Terra dei fuochi: Una testimonianza molto cruda rilasciata in esclusiva da un infermiere del casertano che vive ogni giorno la realtà della terra dei fuochi.
Per ovvi motivi di sicurezza non riveleremo niente dell’infermiere in questione ne del suo lavoro. Per questo l’intera intervista non verrà mai citato il nome, senza aggiunta di nomi di fantasia, perchè ognuno di noi si senta un pò lui.
Come spiegheresti cosa sia la terra dei fuochi agli altri Italiani?
La terra dei fuochi è la discarica della camorra e di quella parte dello Stato Italiano che lo acconsente. E’ quella provincia a cavallo tra Napoli e Caserta dove si gettano i rifiuti tossici.
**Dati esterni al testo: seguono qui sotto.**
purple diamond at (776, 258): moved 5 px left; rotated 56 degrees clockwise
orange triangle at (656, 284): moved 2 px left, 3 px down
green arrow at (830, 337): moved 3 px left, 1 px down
Gli si dà fuoco, li si mette sotto terra, li si butta nei pozzi d’acqua. E’ l’inferno, dove stiamo in migliaia di migliaia.
Siamo persone ancor prima che infermieri. Cosa vuol dire vivere in questa terra?
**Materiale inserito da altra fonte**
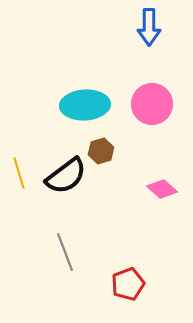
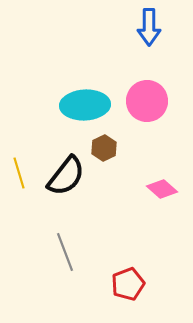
pink circle: moved 5 px left, 3 px up
brown hexagon: moved 3 px right, 3 px up; rotated 10 degrees counterclockwise
black semicircle: rotated 15 degrees counterclockwise
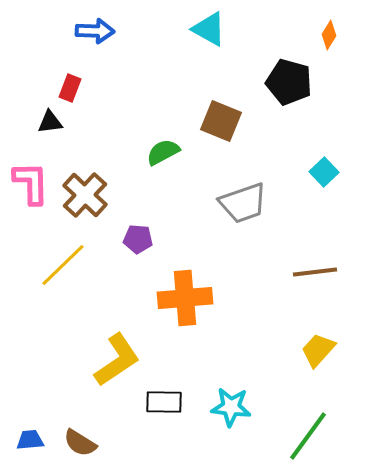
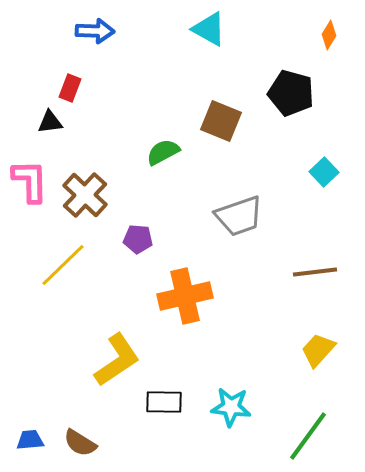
black pentagon: moved 2 px right, 11 px down
pink L-shape: moved 1 px left, 2 px up
gray trapezoid: moved 4 px left, 13 px down
orange cross: moved 2 px up; rotated 8 degrees counterclockwise
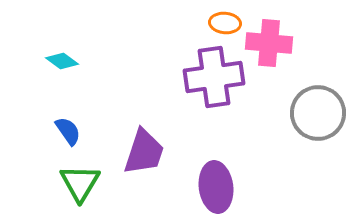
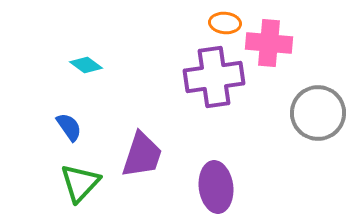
cyan diamond: moved 24 px right, 4 px down
blue semicircle: moved 1 px right, 4 px up
purple trapezoid: moved 2 px left, 3 px down
green triangle: rotated 12 degrees clockwise
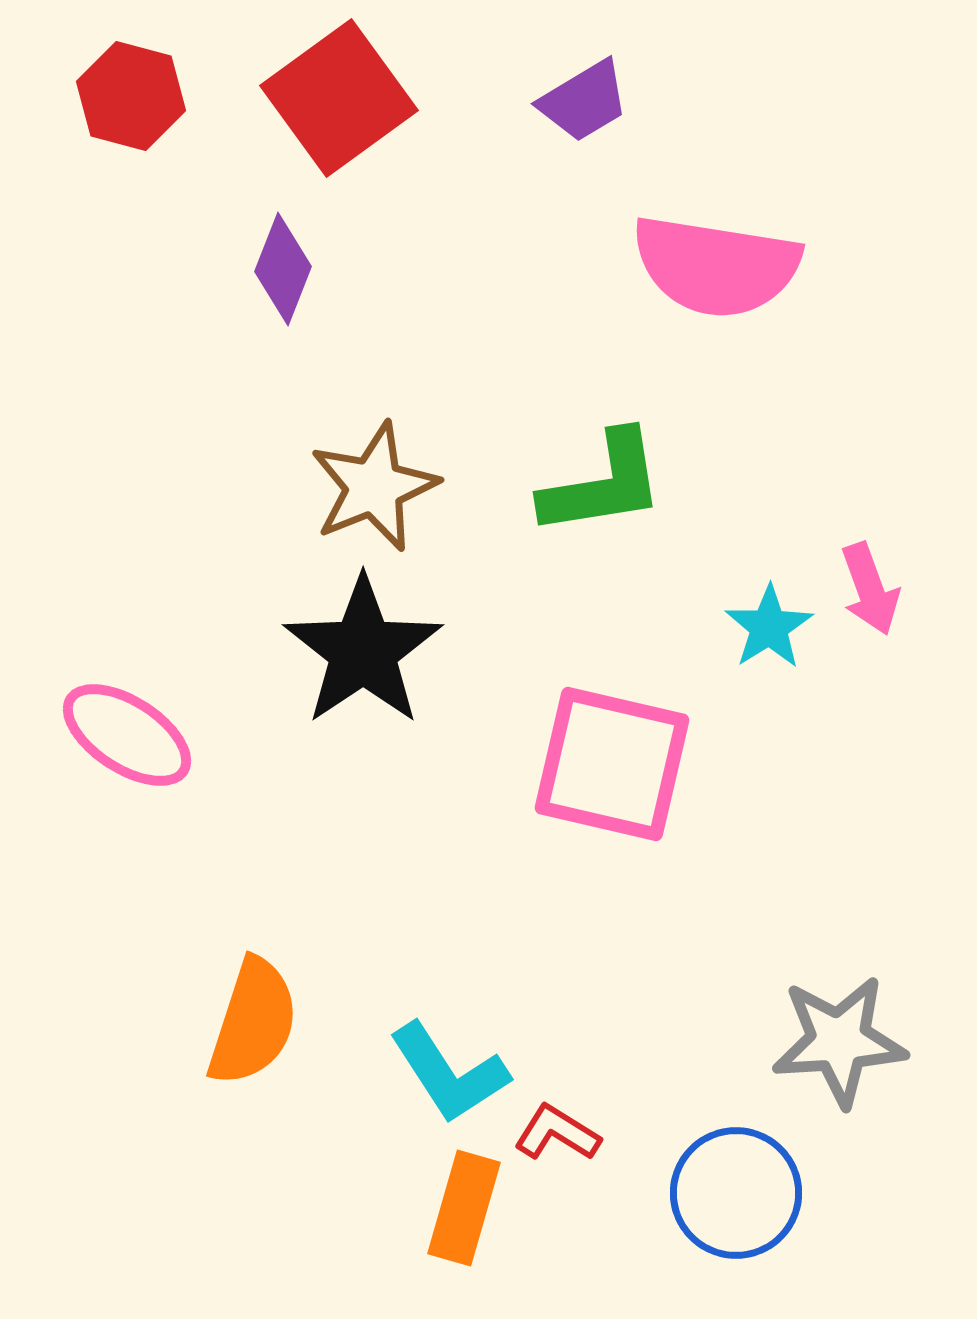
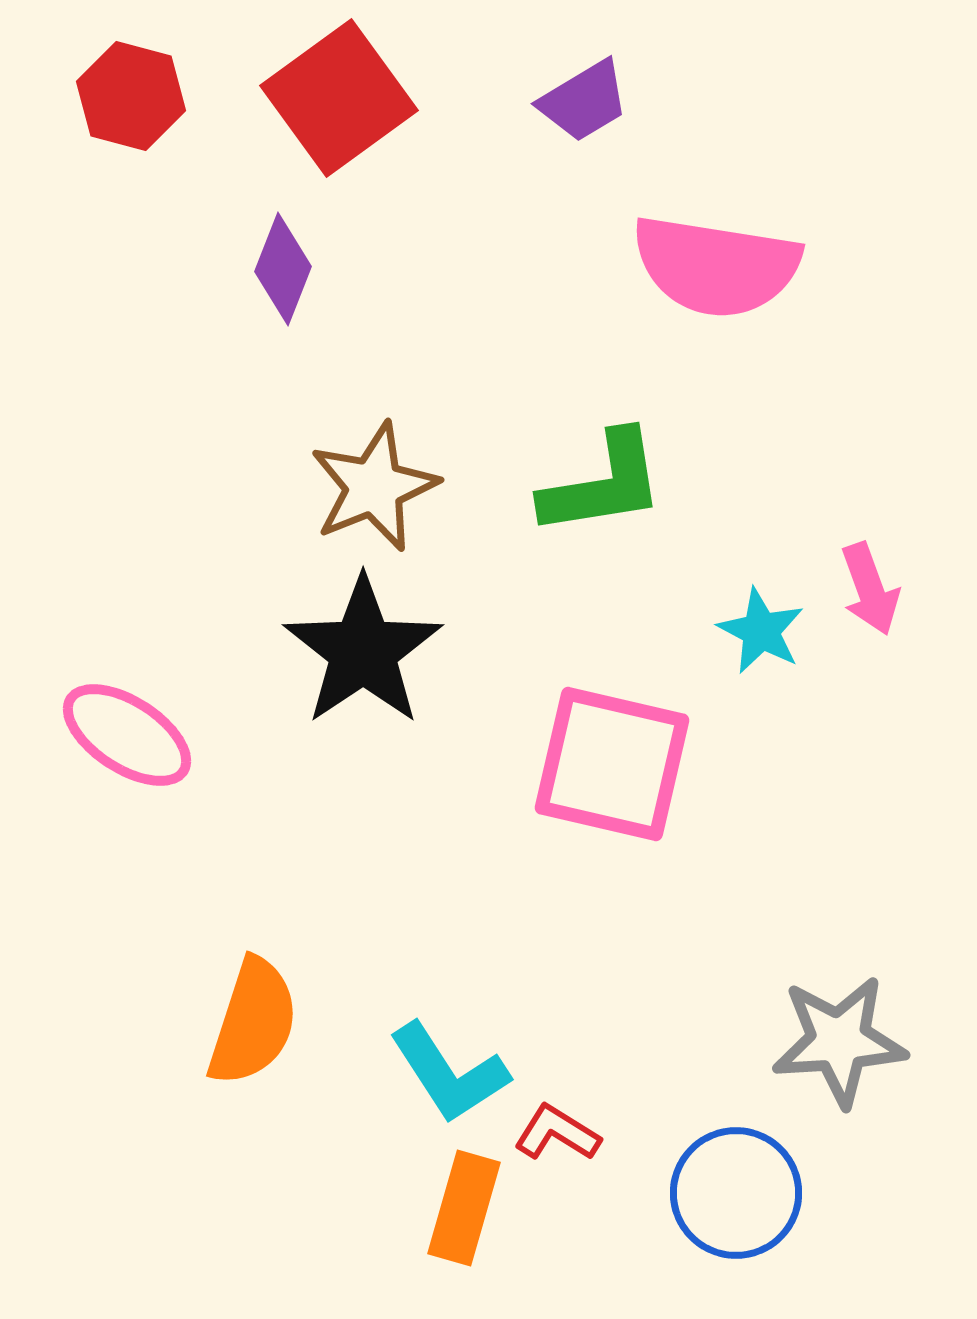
cyan star: moved 8 px left, 4 px down; rotated 12 degrees counterclockwise
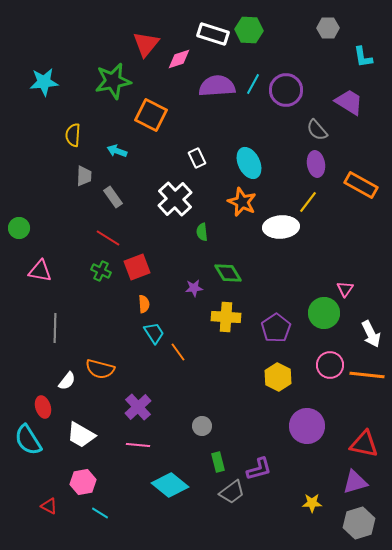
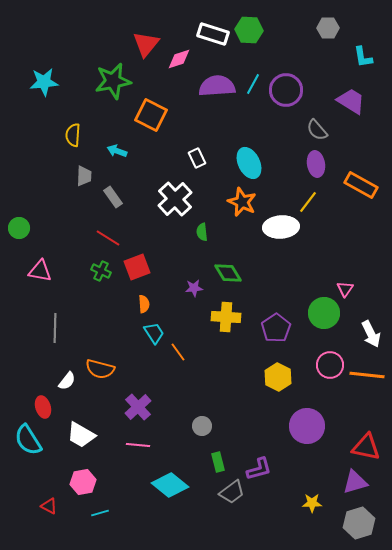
purple trapezoid at (349, 102): moved 2 px right, 1 px up
red triangle at (364, 444): moved 2 px right, 3 px down
cyan line at (100, 513): rotated 48 degrees counterclockwise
Molti fanno finta di niente, dei rifiuti e del resto non ne parliamo al bar. Nelle case lo sappiamo e la paura è tanta. Non ci sta niente, sintomo o segno, che non ci faccia pensare a un tumore. E non è ipocondria ma i troppi esempio in famiglia, nel quartiere e sul lavoro.
Siamo morti, messi in conto dalla poca volontà di estirpare il problema.
Siamo già morti ma abbiamo da capire come e quando.
In famiglia mia ci stanno tutti con problemi: chi alla tiroide, chi ha emofilia, chi ha tumori benigni. Mio padre ha avuto un linfoma di hodgkin due anni fa e non ce l’ha fatta.
I miei figli li ho fatti andare con la madre al nord, dove ci sono i parenti di lei. Li vado a trovare appena posso, tutti i mesi comunque. Sto aspettando un trasferimento o mobilità e sono tornato a fare concorsi dopo anni. Andarsene è il minimo da questa terra che vive di ceneri e soldi sporchi.
Essere infermiere nella terra dei fuochi. Puoi parlarcene?
Li vedi i tumori, li senti raccontare, tutti i pazienti ne hanno uno entro i parenti di terzo o anche quarto grado. Fanno tante domande, chiedono cosa possono fare, hanno paura. Io li capisco.
Molti colleghi negli ultimi anni si sono trasferiti in altri ospedali e si sono portati dietro la famiglia. Nel frattempo devi lavorare e continuare a essere professionale ma quando trovi una signora anziana o una ragazza, un giovane uomo, un padre di famiglia che sono in cura per un brutto male la rabbia ti viene. E anche la voglia di scappare.
Ringraziamo il collega. Speriamo che qualcosa cambi davvero.